Carcinoembryonic antigen (CEA), a protein linked to metastasis, is overexpressed in a variety of cancers, including most found in the colon, breast, lung, stomach, and pancreas. In previous trials testing CEA vaccines made with recombinant vaccinia or fowlpox viruses, patients with advanced cancers showed an immune response that eventually tapered off. Research has shown, however, that costimulation of the immune system with three molecules known collectively as TRICOM can enhance the efficiency of vaccines. In light of this, a team from Georgetown University Medical Center, Therion Biologics Corporation, and the Laboratory of Tumor Immunology and Biology at NCI's Center for Cancer Research tested the first-ever vaccine that combines CEA antigen with TRICOM. Their results were published ahead of print, Dec. 21, 2004, in the Journal of Clinical Oncology.
The researchers enrolled 58 patients who had advanced CEA-expressing cancers and administered a regimen that included CEA-TRICOM vaccine made with fowlpox, either alone or in combination with CEA-TRICOM vaccine made with vaccinia. After 4 months, 40 percent of patients had stable disease; more than half of these maintained stability beyond 6 months.
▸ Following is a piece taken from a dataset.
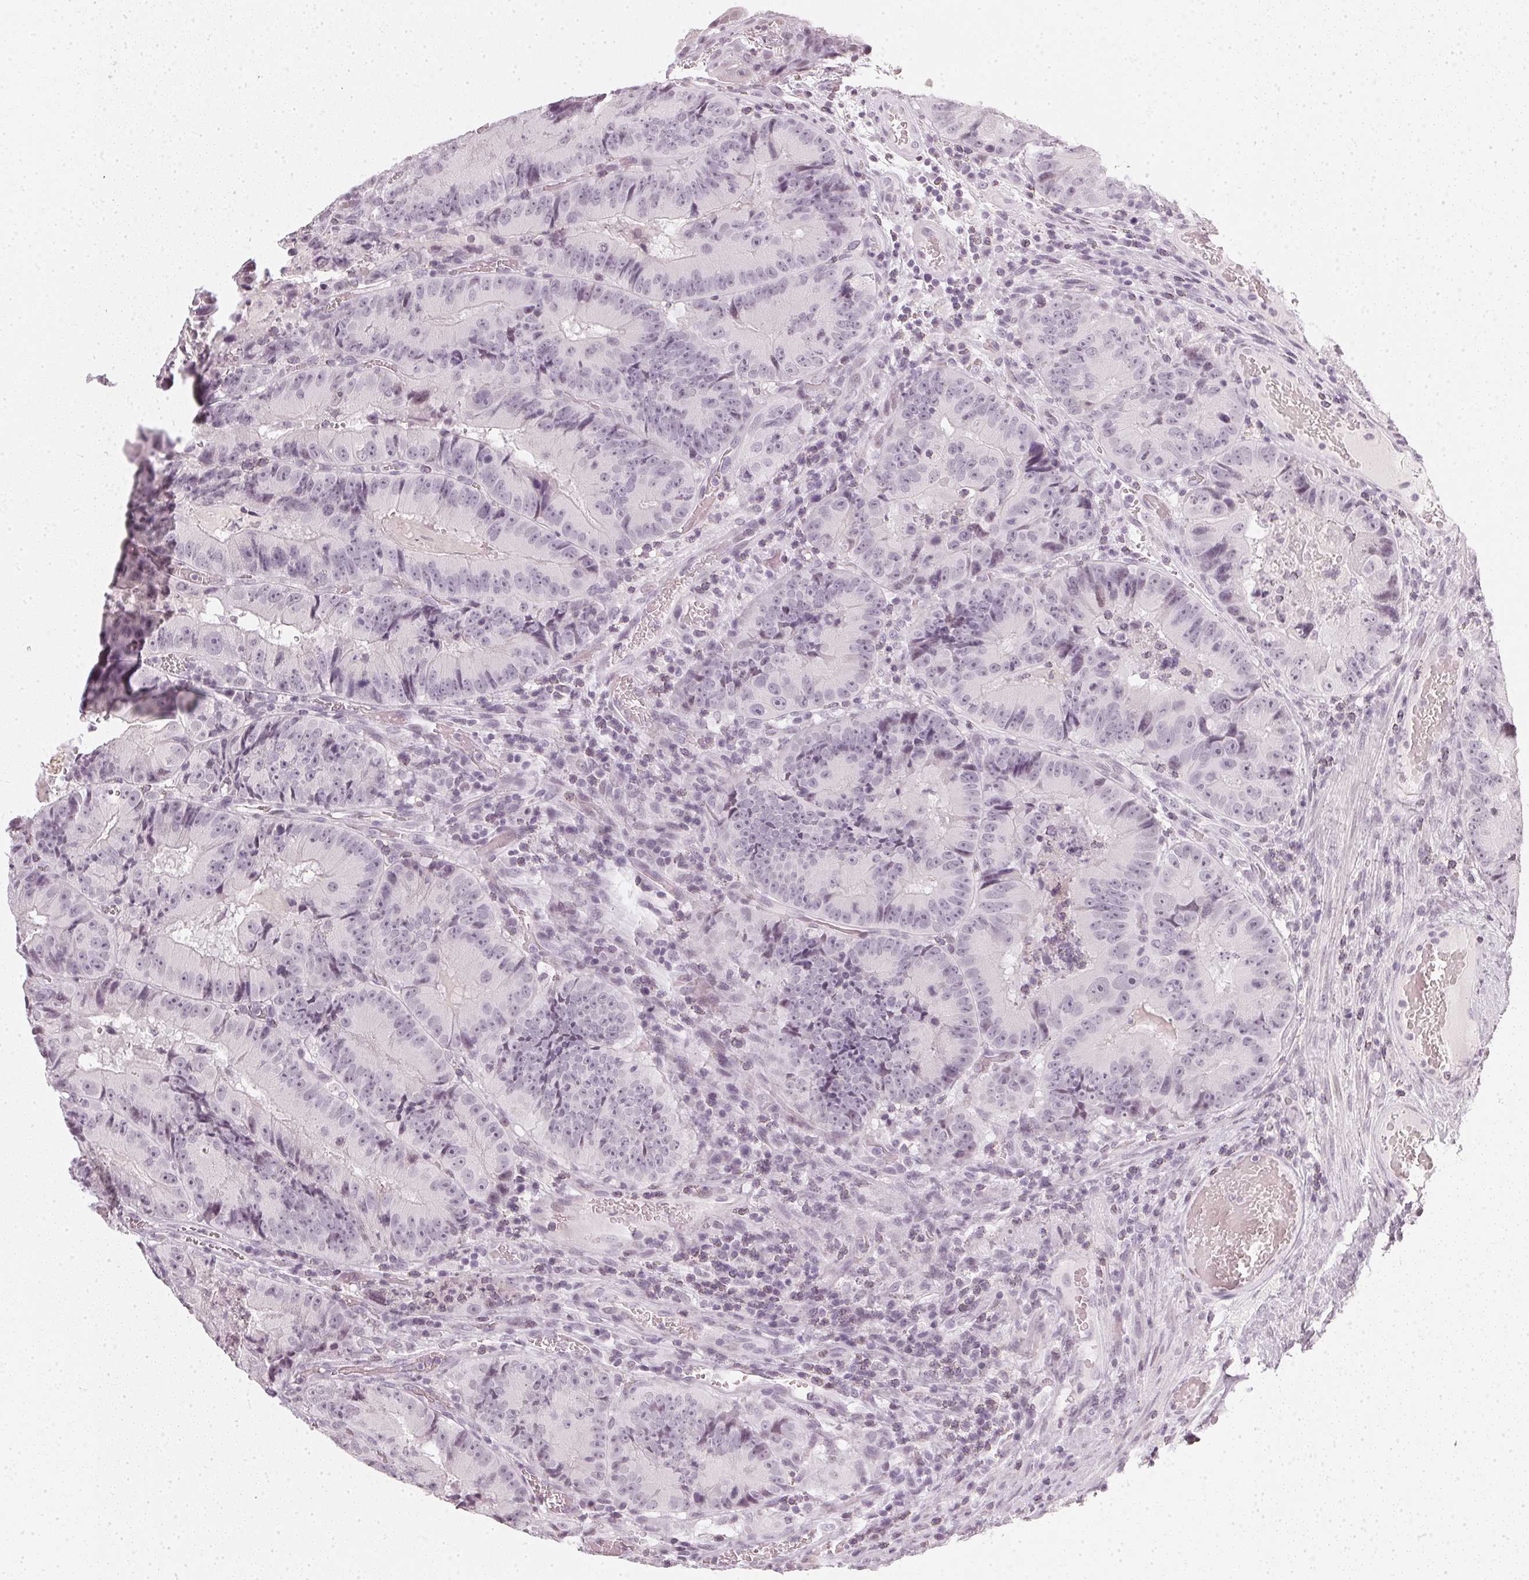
{"staining": {"intensity": "negative", "quantity": "none", "location": "none"}, "tissue": "colorectal cancer", "cell_type": "Tumor cells", "image_type": "cancer", "snomed": [{"axis": "morphology", "description": "Adenocarcinoma, NOS"}, {"axis": "topography", "description": "Colon"}], "caption": "A high-resolution histopathology image shows IHC staining of adenocarcinoma (colorectal), which displays no significant expression in tumor cells.", "gene": "DNAJC6", "patient": {"sex": "female", "age": 86}}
Eleven patients showed decreased or stable serum CEA levels, and one patient had a pathologic complete response. While the phase I nature of the study prohibits claims about overall and progression-free survival, Dr. Jeffrey Schlom, an NCI author, noted, "Patients who received both the vaccinia CEA prime vaccination and the fowlpox-CEA booster vaccinations showed a better response than those who received the fowlpox-CEA vaccine. Prolonged survival also correlated with immune response to the vaccine."